Generally, photographs are never admissible in evidence except when they are shown by competent testimony to properly reflect an area or object at the time involved. Then they are admissible to enable the court or jury to properly understand the facts involved in the case. A very interesting discussion of the rule is found, in the majority and minority opinions in Dallas Ry. Terminal Co. v. Durkee, Tex. Civ. App.
Irrespective of the testimony of plaintiff, which on its face entitles him to introduce the pictures in evidence, we have carefully examined the photographs and are unable to detect anything shown by them that in any way adds to or detracts from any part of the testimony by witnesses. They do show the comparative relation of the railway line to the highway and the general proximity of the plaintiff's property to both, but all this was detailed by witnesses. The comparative heights of the general lay of the land, the highway, and the railroad embankment were detailed by apparently competent engineers and were not dependent upon the pictures which added nothing. We see no reversible error in the point raised.
Plaintiff (the appellee) by his brief presents a cross-assignment of error to the effect that since his action was one for permanent damage to real estate, the measure of damages was the difference between the reasonable market value of his land and such value immediately after the injury occurred, which amount the jury found to be $3,000, and that his judgment should have been for that amount rather than the amount expended by him to place his swimming pool back in as good condition as it was before the damages occurred, which amount the jury found to be $1,550, the amount for which judgment was entered. He prays that the judgment be reformed and affirmed for $3,000.

■ ■ ■

* _ASSIGNED TASK A_:
Decide whether each statement below agrees with the opinion excerpt. For each, answer yes or no and quote the words of the opinion excerpt that settle it.
(i) The jury found the amount the plaintiff spent restoring his swimming pool to be $1,550.
(ii) The court found that the photographs showed details the witnesses had not covered.
(iii) The plaintiff asks that the judgment be reformed and affirmed for $3,000.
* _ASSIGNED TASK B_: According to the opinion excerpt, who detailed the comparative heights of the land, the highway, and the railroad embankment?

■ ■ ■

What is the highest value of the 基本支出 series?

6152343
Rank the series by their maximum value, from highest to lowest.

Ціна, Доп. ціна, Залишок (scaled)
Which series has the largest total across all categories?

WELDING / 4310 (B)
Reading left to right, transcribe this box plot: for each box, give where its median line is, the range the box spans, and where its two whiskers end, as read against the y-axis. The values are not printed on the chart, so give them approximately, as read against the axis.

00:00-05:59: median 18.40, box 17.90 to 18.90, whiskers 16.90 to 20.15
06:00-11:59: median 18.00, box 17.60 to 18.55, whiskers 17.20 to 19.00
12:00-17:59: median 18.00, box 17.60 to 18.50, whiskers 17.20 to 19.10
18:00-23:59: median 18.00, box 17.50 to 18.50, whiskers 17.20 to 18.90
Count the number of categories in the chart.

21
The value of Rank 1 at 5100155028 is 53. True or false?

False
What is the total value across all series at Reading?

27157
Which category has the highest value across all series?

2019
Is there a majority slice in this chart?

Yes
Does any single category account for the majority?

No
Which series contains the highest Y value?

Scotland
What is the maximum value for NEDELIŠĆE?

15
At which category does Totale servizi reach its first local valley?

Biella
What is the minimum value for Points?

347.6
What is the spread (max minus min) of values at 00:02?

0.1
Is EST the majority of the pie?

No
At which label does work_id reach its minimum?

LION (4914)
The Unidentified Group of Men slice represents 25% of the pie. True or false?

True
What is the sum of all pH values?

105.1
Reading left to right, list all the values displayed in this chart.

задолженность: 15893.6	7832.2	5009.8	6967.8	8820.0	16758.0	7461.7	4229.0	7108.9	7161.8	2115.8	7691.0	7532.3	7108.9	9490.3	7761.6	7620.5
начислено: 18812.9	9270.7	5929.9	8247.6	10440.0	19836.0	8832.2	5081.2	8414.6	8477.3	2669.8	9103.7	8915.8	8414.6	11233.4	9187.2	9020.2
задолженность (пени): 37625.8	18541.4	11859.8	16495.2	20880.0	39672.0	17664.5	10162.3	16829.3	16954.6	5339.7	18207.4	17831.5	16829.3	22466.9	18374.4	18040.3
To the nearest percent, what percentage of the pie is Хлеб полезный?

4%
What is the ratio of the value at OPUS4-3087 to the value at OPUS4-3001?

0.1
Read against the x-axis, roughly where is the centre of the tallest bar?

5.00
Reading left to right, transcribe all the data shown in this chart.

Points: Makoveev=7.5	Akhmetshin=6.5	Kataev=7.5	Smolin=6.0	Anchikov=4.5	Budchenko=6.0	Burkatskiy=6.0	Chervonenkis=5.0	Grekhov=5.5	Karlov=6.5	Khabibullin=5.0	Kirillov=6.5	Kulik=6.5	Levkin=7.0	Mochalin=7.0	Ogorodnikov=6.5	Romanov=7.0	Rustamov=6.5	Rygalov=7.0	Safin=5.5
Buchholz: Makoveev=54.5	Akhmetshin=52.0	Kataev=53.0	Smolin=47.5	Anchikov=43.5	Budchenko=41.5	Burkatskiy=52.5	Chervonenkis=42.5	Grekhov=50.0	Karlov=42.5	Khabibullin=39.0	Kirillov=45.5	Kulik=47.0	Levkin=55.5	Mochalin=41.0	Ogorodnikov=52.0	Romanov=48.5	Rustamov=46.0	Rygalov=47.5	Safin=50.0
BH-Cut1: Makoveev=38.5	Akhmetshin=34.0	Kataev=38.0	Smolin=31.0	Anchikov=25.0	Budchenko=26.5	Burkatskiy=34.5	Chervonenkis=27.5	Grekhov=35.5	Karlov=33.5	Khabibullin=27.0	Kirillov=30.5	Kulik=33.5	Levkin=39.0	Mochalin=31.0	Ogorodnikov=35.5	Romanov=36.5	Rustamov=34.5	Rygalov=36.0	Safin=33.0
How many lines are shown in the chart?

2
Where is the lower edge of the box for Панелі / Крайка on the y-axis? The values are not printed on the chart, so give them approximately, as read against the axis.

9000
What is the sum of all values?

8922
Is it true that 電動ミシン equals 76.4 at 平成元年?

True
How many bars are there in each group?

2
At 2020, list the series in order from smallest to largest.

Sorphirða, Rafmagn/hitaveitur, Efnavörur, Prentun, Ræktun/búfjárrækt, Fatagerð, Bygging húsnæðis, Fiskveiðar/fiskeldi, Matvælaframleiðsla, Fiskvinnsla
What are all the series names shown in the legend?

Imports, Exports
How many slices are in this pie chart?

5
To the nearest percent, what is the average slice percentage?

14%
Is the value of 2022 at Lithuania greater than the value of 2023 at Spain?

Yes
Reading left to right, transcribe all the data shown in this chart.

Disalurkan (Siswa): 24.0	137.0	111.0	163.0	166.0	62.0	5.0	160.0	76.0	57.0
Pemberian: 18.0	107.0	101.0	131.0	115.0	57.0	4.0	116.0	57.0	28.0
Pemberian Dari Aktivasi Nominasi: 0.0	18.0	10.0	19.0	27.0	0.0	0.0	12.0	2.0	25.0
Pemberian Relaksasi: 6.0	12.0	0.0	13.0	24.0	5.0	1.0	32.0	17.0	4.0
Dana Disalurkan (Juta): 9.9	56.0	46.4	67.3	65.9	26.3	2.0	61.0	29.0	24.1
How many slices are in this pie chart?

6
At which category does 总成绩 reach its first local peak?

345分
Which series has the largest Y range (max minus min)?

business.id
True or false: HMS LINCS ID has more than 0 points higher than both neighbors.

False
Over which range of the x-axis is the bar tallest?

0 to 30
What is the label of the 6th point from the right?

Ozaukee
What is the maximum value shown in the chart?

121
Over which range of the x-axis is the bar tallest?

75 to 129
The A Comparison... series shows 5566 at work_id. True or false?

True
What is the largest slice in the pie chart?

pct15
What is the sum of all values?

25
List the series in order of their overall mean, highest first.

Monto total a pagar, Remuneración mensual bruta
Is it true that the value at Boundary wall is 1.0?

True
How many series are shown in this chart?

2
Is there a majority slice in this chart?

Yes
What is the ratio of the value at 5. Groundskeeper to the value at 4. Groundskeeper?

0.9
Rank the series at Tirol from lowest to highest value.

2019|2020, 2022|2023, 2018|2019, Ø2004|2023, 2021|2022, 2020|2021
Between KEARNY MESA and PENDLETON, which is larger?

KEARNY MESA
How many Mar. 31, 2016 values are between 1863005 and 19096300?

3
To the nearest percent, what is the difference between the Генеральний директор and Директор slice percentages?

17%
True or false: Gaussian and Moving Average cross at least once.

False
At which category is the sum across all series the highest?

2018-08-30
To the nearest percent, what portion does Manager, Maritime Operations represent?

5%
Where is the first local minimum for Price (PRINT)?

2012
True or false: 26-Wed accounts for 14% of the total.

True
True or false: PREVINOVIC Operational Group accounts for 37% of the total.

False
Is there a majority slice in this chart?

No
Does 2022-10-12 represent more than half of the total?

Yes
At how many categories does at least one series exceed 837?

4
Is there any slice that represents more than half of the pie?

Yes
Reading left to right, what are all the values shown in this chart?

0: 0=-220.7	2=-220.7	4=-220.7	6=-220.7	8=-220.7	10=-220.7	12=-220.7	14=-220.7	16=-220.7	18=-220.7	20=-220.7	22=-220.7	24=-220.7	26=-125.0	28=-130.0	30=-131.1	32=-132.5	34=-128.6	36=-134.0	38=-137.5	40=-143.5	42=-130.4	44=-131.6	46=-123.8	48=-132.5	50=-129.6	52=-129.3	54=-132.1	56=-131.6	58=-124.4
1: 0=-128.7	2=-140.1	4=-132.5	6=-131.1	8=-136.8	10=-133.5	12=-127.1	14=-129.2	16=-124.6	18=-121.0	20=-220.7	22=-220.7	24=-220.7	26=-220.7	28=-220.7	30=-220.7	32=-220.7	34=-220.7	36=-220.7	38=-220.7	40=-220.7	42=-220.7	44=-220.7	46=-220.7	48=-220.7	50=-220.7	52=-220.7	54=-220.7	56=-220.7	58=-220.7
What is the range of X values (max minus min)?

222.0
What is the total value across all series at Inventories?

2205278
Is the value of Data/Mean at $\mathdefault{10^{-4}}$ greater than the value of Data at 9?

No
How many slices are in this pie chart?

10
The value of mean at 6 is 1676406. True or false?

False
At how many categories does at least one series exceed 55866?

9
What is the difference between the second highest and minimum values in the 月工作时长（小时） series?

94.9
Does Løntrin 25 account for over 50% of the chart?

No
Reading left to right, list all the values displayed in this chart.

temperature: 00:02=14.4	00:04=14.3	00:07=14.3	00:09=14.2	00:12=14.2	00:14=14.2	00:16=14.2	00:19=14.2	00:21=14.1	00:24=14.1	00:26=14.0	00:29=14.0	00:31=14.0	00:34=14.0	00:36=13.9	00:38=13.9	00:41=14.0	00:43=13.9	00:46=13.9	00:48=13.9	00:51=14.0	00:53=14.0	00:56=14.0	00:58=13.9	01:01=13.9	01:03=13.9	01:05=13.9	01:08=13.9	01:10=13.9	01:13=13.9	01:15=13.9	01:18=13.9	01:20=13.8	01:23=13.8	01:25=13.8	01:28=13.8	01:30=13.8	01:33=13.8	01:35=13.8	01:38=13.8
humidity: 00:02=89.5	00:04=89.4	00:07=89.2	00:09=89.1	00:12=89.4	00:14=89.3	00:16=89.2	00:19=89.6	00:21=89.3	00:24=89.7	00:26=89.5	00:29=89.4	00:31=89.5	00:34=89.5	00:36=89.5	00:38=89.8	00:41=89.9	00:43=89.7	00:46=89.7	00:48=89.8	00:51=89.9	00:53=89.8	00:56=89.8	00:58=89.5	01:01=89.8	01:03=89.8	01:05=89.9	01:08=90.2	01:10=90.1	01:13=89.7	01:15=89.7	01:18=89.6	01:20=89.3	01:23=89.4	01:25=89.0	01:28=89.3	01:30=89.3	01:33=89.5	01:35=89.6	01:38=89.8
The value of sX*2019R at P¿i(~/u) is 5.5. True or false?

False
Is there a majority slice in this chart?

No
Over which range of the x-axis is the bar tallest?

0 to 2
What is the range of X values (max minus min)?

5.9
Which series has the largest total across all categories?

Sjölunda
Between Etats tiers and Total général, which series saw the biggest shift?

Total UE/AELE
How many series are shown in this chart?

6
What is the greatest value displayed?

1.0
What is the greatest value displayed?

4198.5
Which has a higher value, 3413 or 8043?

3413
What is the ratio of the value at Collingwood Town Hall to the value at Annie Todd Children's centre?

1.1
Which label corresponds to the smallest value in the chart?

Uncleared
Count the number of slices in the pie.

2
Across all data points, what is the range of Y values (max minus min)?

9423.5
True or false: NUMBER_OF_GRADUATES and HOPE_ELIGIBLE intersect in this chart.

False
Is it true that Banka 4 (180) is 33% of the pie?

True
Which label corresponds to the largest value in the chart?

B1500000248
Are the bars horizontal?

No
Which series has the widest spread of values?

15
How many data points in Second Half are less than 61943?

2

■ ■ ■

* _RESPONSE BOX A_:
(i) Yes: "which amount the jury found to be $1,550"
(ii) No: "are unable to detect anything shown by them that in any way adds to or detracts from any part of the testimony by witnesses"
(iii) Yes: "He prays that the judgment be reformed and affirmed for $3,000."

* _RESPONSE BOX B_: Apparently competent engineers detailed them.